The main issue of the pact is solidarity. After a first attempt in 2015 to implement solidarity through relocation that has profoundly divided the EU States between Western and Eastern Member States, it was the moment to try to establish a new consensus about this key issue. Solidarity is unfortunately not conceptualised by the New Pact as the object of an agreement as it is envisaged like a choice open to Member States between two contradictory elements, relocation on the one hand and return sponsorship on the other. This appalling way for implementing solidarity will not contribute to building a new consensus on the asylum policy in the EU, but on the contrary confirm all Member States in their opinion.
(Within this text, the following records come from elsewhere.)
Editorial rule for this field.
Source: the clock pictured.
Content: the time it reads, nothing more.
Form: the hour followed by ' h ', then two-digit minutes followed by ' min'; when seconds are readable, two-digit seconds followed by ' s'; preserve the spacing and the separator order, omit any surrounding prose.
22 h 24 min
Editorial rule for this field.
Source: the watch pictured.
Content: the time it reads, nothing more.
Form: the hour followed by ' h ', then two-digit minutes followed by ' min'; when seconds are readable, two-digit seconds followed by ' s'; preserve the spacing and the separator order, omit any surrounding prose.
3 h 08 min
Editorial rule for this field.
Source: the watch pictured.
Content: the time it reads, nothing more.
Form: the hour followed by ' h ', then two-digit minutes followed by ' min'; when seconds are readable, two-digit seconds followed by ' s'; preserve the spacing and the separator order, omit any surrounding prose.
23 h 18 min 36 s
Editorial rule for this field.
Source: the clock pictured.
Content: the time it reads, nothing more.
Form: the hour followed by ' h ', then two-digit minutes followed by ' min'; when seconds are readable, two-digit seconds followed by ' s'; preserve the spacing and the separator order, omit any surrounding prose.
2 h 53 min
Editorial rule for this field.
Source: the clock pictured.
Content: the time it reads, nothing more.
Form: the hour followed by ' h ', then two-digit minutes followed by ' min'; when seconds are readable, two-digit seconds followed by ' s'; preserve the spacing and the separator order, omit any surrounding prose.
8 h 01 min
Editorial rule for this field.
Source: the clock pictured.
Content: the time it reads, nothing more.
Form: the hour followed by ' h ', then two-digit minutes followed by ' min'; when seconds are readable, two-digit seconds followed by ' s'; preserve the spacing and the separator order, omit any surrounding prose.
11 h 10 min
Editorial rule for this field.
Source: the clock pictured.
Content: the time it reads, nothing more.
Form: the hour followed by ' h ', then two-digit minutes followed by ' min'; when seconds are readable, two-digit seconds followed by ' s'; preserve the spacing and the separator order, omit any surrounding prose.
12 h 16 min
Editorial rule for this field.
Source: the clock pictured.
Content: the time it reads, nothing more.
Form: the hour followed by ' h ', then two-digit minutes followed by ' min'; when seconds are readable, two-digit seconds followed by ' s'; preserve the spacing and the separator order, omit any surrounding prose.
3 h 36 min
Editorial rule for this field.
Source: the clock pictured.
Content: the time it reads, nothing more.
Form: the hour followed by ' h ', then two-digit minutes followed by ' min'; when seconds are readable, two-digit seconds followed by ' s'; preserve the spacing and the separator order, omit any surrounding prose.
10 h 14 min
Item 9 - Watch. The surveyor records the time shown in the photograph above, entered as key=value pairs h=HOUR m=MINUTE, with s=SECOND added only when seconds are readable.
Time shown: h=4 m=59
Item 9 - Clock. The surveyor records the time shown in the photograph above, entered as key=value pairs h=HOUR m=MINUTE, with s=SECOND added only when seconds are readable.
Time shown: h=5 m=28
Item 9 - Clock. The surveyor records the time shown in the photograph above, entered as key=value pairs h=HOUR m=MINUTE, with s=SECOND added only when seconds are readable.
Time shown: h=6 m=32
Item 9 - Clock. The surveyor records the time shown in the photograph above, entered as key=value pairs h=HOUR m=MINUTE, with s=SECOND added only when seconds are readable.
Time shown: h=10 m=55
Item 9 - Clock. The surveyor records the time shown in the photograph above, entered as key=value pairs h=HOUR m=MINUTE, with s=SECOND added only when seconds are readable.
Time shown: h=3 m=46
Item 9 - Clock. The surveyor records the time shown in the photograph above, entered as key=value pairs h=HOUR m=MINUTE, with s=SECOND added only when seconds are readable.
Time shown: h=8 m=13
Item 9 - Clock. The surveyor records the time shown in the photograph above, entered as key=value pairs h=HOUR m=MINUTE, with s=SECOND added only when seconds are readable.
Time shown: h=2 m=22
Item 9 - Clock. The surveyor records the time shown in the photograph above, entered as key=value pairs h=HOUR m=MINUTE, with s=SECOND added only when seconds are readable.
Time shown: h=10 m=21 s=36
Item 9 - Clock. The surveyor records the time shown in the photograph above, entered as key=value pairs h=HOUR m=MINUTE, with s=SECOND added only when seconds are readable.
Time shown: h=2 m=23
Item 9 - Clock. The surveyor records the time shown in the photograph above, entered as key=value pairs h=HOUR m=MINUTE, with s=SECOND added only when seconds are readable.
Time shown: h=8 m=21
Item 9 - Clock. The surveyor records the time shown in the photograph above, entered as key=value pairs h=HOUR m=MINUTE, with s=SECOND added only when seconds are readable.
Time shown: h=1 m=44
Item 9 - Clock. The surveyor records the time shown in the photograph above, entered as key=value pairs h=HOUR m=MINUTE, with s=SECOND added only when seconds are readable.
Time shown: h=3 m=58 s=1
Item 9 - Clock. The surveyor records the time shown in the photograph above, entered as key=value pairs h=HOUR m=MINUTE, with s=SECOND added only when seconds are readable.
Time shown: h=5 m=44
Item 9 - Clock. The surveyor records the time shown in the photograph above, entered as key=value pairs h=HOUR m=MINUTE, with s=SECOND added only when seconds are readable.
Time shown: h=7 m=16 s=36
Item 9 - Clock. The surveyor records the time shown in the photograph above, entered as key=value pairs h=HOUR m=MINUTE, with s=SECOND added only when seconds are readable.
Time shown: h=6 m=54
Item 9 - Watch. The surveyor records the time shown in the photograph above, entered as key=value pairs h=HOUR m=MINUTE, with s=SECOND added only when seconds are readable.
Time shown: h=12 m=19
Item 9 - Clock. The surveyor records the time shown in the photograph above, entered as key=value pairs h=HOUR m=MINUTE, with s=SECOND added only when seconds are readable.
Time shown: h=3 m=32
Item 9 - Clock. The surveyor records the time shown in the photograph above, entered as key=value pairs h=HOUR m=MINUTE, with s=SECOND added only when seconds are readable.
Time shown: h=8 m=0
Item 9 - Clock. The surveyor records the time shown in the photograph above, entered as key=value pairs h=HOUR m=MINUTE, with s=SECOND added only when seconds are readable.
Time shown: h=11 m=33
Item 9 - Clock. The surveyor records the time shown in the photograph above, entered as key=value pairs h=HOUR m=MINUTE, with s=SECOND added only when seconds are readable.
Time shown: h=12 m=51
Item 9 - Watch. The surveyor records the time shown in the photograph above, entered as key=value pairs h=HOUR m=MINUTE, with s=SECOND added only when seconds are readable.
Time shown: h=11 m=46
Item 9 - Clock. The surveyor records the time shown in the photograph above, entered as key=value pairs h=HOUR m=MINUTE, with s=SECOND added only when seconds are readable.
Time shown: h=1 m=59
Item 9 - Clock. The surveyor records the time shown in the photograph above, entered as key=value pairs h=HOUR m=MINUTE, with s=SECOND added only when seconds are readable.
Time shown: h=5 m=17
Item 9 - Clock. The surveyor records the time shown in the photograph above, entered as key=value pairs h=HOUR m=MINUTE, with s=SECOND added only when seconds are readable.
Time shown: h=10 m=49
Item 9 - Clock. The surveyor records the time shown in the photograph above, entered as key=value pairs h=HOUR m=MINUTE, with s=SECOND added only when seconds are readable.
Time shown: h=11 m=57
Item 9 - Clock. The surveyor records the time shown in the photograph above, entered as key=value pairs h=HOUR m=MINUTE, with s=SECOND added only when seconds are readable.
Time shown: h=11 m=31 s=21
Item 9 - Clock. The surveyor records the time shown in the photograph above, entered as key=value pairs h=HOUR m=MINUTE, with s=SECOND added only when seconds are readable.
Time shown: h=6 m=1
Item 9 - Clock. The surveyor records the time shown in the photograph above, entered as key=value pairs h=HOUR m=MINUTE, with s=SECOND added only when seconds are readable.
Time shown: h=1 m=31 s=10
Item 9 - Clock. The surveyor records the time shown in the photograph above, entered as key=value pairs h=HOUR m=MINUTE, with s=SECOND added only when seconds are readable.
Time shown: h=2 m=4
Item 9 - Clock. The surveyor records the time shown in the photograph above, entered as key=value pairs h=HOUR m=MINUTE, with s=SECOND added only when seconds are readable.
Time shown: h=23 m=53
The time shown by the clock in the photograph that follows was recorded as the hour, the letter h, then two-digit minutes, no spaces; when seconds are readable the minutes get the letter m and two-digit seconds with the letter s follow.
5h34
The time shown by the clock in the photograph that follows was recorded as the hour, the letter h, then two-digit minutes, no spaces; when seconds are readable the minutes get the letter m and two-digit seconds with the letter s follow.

There is another way to conclude a New Pact between the divergent views of the Member States by considering the elements needed to build a common policy. This requires to stop believing that common legislation is always the solution; to get rid of foolish ambitions like a common policy for legal migration in order to appease the worries of some Eastern Member States; to consider common implementation through EU agencies and common funding as the best tools for more fair responsibility sharing between Member States on the basis of which it is possible to build progressively a common policy in the long term; and finally to rebuild external relations in the area of migration and asylum as a fair cooperation that cannot be based on the fight against irregular migration by third countries in exchange of false promises for more labor migration by the European side.
Commissioner Johansson said on 23 September 2020 when presenting the New Pact that “no one will be satisfied with it”. It would have been preferable for a politician to say on the contrary that everybody will be satisfied, even if it is by different elements. Let us wait and see what the future will tell us about the New Pact and whether or not it will be a lost occasion to relaunch the migration and asylum policies.